12:50 AM: The Job at Whole Foods
I have a job as a checker at Whole Foods; I’m working there with Lobo. The registers are arranged like the seats in a theater, with rows of them on an inclined floor. There is just a wall where the stage ought to be. I have a card that I have to insert into the register to make it work; the register reads the bar code imprinted on the card. There are two versions of this card; one is the size of a regular credit card, and I use it when I log into a register, but the other is about three inches by a foot, and it’s got computer circuitry on one end, and a card like the first on the other end. I think I have to use this one to log in and out of the system on a daily basis.
The manager is a young woman; I keep trying to place her face, but can’t think of who she is. It may be Teresa B. from the acting class. Similar to her, at least – petite, blond, smiling. I ask her if I can check in at a different register, and go back and forth between two different ones; she tells me that I can’t do that. It has something to do with having to give away free animal crackers – apparently, that’s what she has to do when she has a customer complaint.
I notice at some point that I have a barcode imprinted on my left shoulder; it doesn’t look like it’s branded or tattooed, it looks like what happens when you sleep on a textured surface and it imprints on your skin. I hadn’t noticed myself being shirtless before this, but I can see the imprint on my skin, and I don’t appear to have a shirt on.
I’m talking to Lobo, and tell him about how I have to check into the register with the barcode, and I show him the code on my shoulder. This makes him really mad – apparently it’s a new system, and it bothers him because he thinks it violates everybody’s privacy. He storms off in a huff. I have to explain it to the manager, and I tell her that he left because of the barcode system.
Then, the theater is set up with seats, not registers. We’re going to watch some sort of performance or show. I go and sit down in a seat, and the guy in the seat behind me puts his feet on my shoulders. I give him a glare, push his feet off, and move over a seat.
Then there are men coming and taking people away. We’re going to some place where we’re going to take classes of some sort. They carry us in these strange sling-like things, each person is carried between two of these men. Some of the people in the theater were veterans, and they don’t have all their limbs, so the slings were designed specially for them. The slings are bands of steel or some metal, and the people are suspended between them.
I have somehow cut the big toe of my right foot. One of the guys carring me looks at it, and seems pleased to see that I’m bleeding; it’s like it’s a manly thing, that I’ve cut it and haven’t worried about it. The guy who is carrying the end by my head asks if I cut it today. He takes a dull knife and cuts my left shoulder, where the barcode was (but didn’t seem to be anymore) – it seems like it’s just a test to see how I react, and it doesn’t hurt me much, and he seems pleased. It’s like a bonding experience. They take us to an underground area, it reminds me of Marty’s, where the kitchen goes under the stairs.
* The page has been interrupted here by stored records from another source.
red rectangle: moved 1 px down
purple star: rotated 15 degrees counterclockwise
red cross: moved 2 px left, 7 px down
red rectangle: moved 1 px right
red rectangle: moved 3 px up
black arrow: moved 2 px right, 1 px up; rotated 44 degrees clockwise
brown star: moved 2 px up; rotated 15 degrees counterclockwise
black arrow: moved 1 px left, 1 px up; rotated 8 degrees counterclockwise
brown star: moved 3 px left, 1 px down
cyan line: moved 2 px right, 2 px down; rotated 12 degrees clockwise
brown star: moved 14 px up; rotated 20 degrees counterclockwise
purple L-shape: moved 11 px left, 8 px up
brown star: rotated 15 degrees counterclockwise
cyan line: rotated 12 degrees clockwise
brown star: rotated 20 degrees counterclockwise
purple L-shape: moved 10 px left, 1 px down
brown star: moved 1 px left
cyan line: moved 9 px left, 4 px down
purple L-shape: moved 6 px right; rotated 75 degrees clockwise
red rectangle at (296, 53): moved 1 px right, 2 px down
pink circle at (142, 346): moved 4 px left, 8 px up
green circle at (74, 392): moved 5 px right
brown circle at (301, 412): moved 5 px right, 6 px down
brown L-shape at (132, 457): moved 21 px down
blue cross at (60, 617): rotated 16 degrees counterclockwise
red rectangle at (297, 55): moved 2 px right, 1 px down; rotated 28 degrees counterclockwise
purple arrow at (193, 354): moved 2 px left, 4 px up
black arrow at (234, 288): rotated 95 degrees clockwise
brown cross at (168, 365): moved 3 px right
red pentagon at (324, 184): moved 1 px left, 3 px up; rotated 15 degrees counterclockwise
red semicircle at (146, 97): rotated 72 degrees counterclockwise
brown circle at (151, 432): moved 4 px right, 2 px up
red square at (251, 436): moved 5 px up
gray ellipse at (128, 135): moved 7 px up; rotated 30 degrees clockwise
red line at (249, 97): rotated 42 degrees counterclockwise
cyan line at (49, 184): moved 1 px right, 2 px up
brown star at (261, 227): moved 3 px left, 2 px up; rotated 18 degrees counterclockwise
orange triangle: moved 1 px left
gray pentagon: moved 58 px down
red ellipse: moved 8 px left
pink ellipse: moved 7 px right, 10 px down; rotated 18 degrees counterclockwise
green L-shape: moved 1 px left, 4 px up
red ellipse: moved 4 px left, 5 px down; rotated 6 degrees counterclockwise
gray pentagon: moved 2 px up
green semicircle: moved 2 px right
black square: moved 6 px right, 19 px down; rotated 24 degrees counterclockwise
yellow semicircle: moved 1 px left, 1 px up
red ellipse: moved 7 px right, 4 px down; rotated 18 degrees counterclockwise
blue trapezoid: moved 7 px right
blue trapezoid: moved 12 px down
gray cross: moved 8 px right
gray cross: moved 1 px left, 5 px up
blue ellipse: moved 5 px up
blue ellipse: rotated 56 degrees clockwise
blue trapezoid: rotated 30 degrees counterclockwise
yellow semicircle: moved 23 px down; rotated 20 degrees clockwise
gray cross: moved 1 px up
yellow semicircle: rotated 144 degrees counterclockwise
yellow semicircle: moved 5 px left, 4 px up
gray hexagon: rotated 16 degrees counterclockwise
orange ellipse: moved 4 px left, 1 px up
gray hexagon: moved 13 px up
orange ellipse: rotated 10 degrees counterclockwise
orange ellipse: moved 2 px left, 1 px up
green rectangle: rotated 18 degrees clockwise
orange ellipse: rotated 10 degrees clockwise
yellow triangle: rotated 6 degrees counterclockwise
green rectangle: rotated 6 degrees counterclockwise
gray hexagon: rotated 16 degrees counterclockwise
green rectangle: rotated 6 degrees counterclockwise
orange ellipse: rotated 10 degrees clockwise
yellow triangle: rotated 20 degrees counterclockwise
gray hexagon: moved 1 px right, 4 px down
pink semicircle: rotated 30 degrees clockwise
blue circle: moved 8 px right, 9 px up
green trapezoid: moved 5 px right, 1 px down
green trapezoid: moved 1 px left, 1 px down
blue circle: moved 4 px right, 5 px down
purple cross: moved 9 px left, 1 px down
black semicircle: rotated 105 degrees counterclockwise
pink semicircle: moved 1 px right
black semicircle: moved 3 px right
They’re going to teach us some sort of self-defense class. I am excited. They put a foam pad on the floor. One man has a plastic piece, it reminds me of the shape of a patella, or one of the little dishes I use for spices. He’s going to teach us how to fake a shooting death; the plastic piece is to cover the body so that it won’t get injured. There is a little machine gun on a stand here, too. There’s something on a sign or a chalboard about how to make it look like somebody dies, then comes back.
They give us some food. I have something that looks like ice cream and whipped cream; I figure it’s safe, so I start eating it. When I get closer to the bottom of the dish, though, there’s cake underneath it, so I stop eating it, and I talk to a guy about how I can’t eat it, and why. There are two men in the classroom with us now to teach us. One of them says he used to have sprue, but it cleared up; I start telling him about how it never really clears up, and he shouldn’t be eating wheat.